Chronoswiss premiers its new Space Timer collection with two models, the Space Timer Moonwalk and the Space Timer Jupiter.

Both 44mm steel models echo the Lucerne-based watchmaker’s Open Gear regulator series, with its hour display hand at 12 o’clock, prominent central minutes hand, a visible gear train (with massive skeltonized  bridge) and the trademark Chronoswiss onion crown.

The new Chronoswiss Space Timer Moonwalk.

But these new Space Timer models differ from the Open Gear series with a celestial theme that replaces the retrograde seconds hand with a large moon phase and date sub-dial.  

For the Moonwalk model, Chronoswiss naturally emphasizes that moon-phase display, crafting it from titanium and placing tiny steel beads around the sundial as date markers, set between Arabic numerals.

The hour and date disks are both made of ITR2, a new-generation carbon nanotube-based material that Chronoswiss says is eight times lighter than steel and can be polished, sandblasted, painted or satin finished. 

Here, the watchmaker has partially skeletonized the hour display in part to “create the illusion that time – the day, the moon, the stars – seem to float in the interstellar void.”

Chronoswiss also developed a hand-crafted guilloche ‘Moonwalk’ pattern to decorate the dial. When the large SuperLuminova cylindrical markers (and even the luminous hands) throw light on that rolling, zigzag guilloché pattern, the resulting reflections recall the sun’s reflections on moon’s surface.

All the skeletonized hands, including the red date indicator, are powered by the ETA-based Chronoswiss C.308 automatic movement, visible via the sapphire back and displaying an oscillating weight finished with a Cote de Geneve.

Gassy Jupiter 

Instead of a patterned guilloche dial, the Chronoswiss Space Timer Jupiter shines with a laser-sculpted dial with a nano-print finish designed to mimic the sandy hues and drifting gases of the massive planet.
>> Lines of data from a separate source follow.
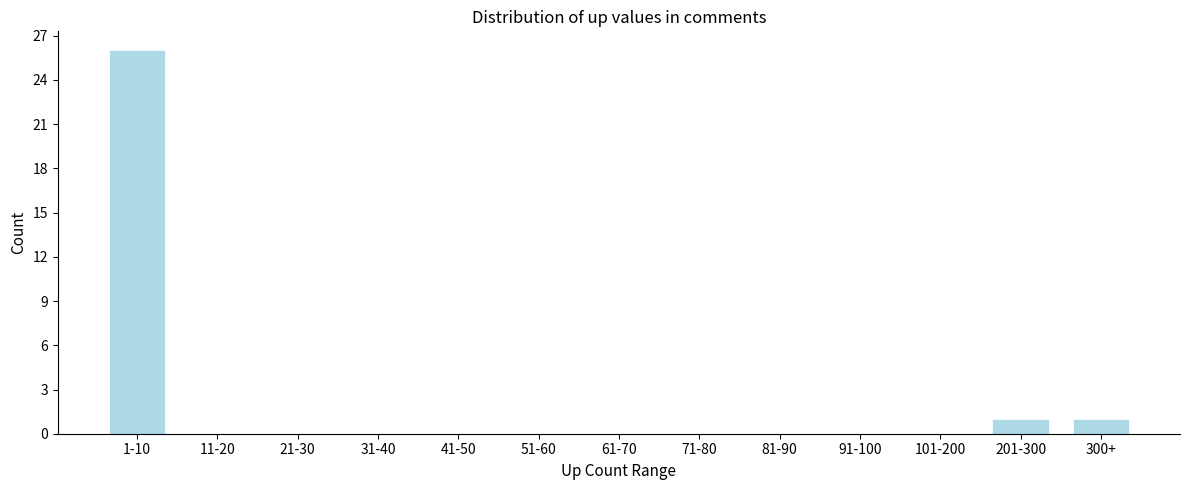

Reading left to right, extract all data points from this chart.

1-10=26	11-20=0	21-30=0	31-40=0	41-50=0	51-60=0	61-70=0	71-80=0	81-90=0	91-100=0	101-200=0	201-300=1	300+=1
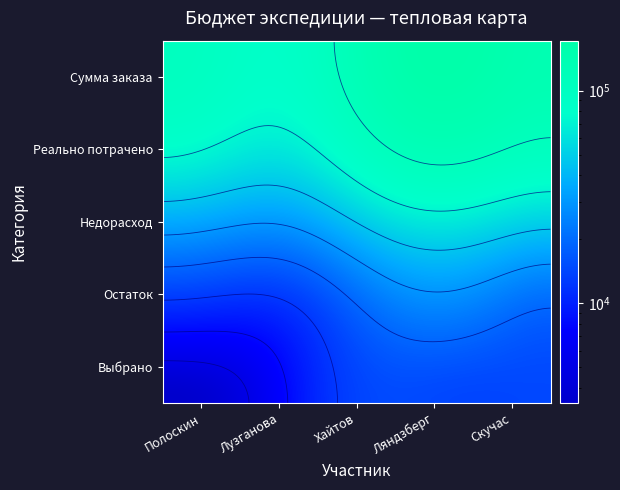

Count the Ляндзберг values in the range 54458 to 194682.

3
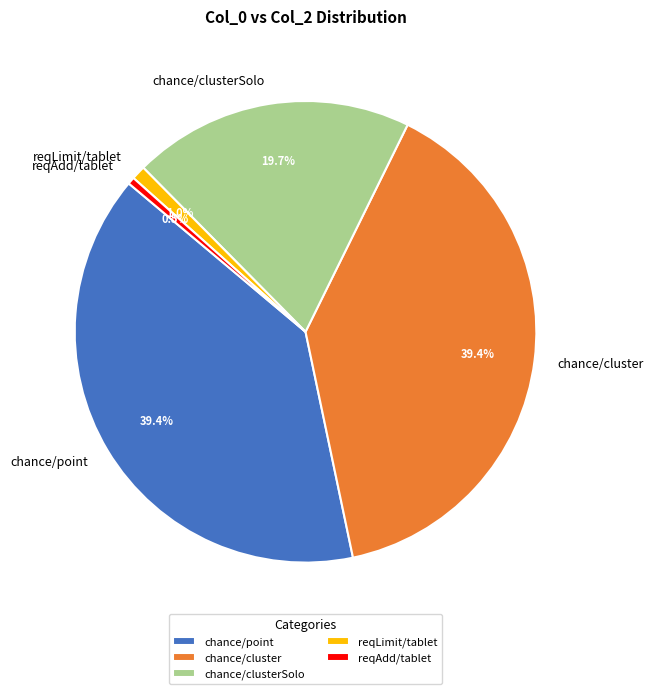

Combined, what portion of the pie is reqLimit/tablet and reqAdd/tablet?

1.5%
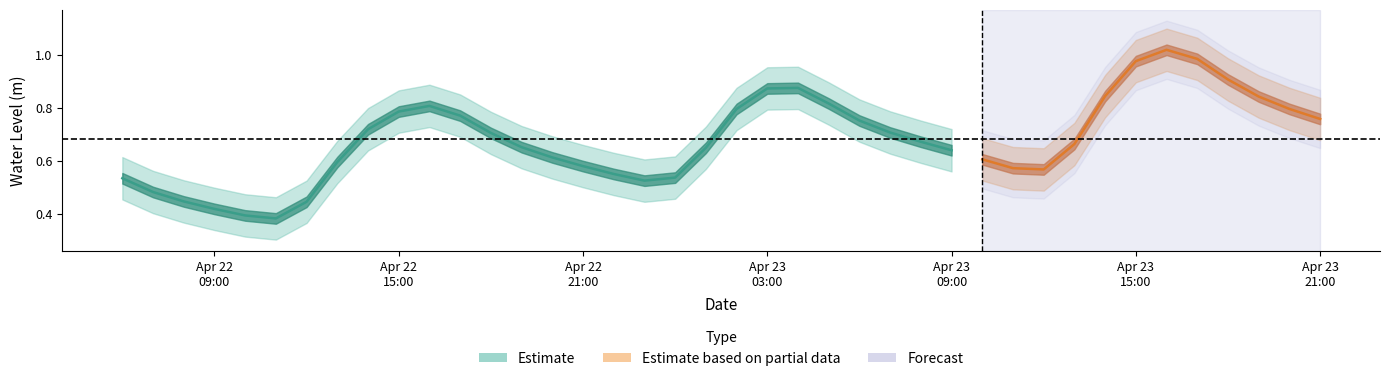

What is the value of the 2nd point from the left?

0.5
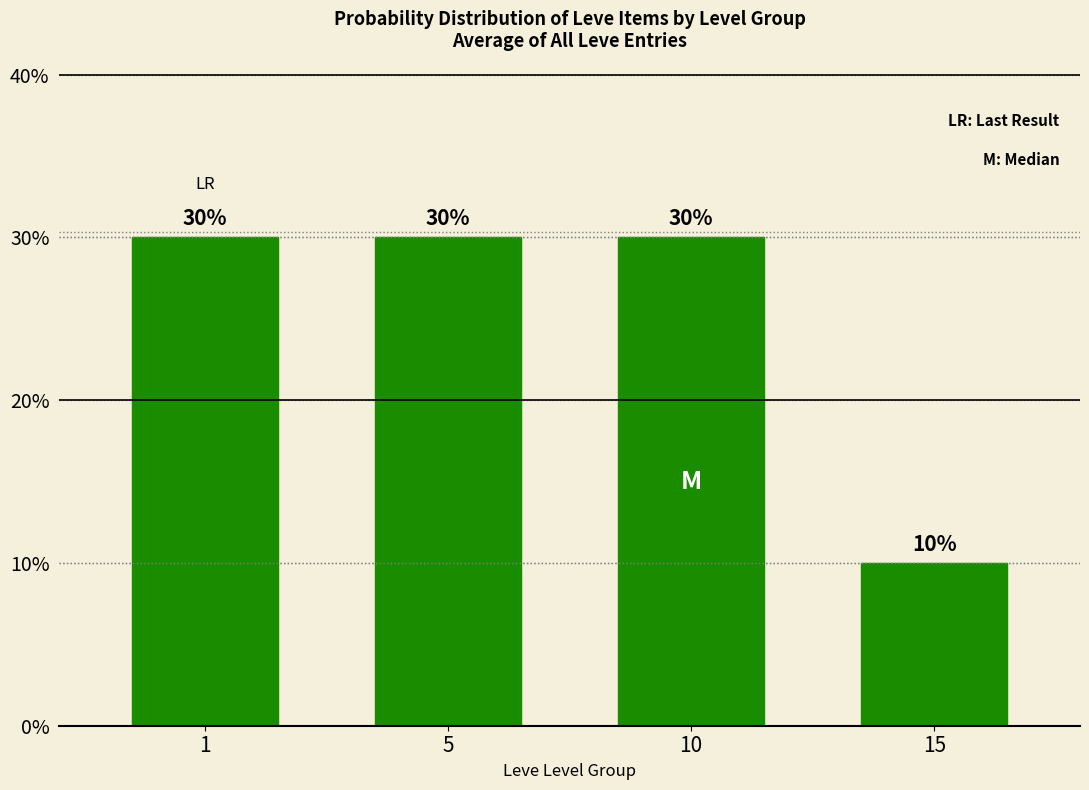

Rank the categories by value from highest to lowest.

1, 5, 10, 15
The new Chronoswiss Space Timer Jupiter.

And unlike the blue ITR2 date disk found on the Moonwalk, the Planet Jupiter offers a translucent ITR2 disk that, as on the Moonwalk, is set with tiny steel ‘micro-planets.’ A sand-colored titanium sphere illuminates the moon phase, matching the larger dial.

The Chronoswiss Space Timer Jupiter is also powered by the ETA-based Chronoswiss C.308 automatic caliber.  

Chronoswiss is inaugurating its Space Timer collection with both the Space Timer Jupiter and the Space Timer Moonwalk, each as a limited edition of fifty. Each new model is priced at $17,100.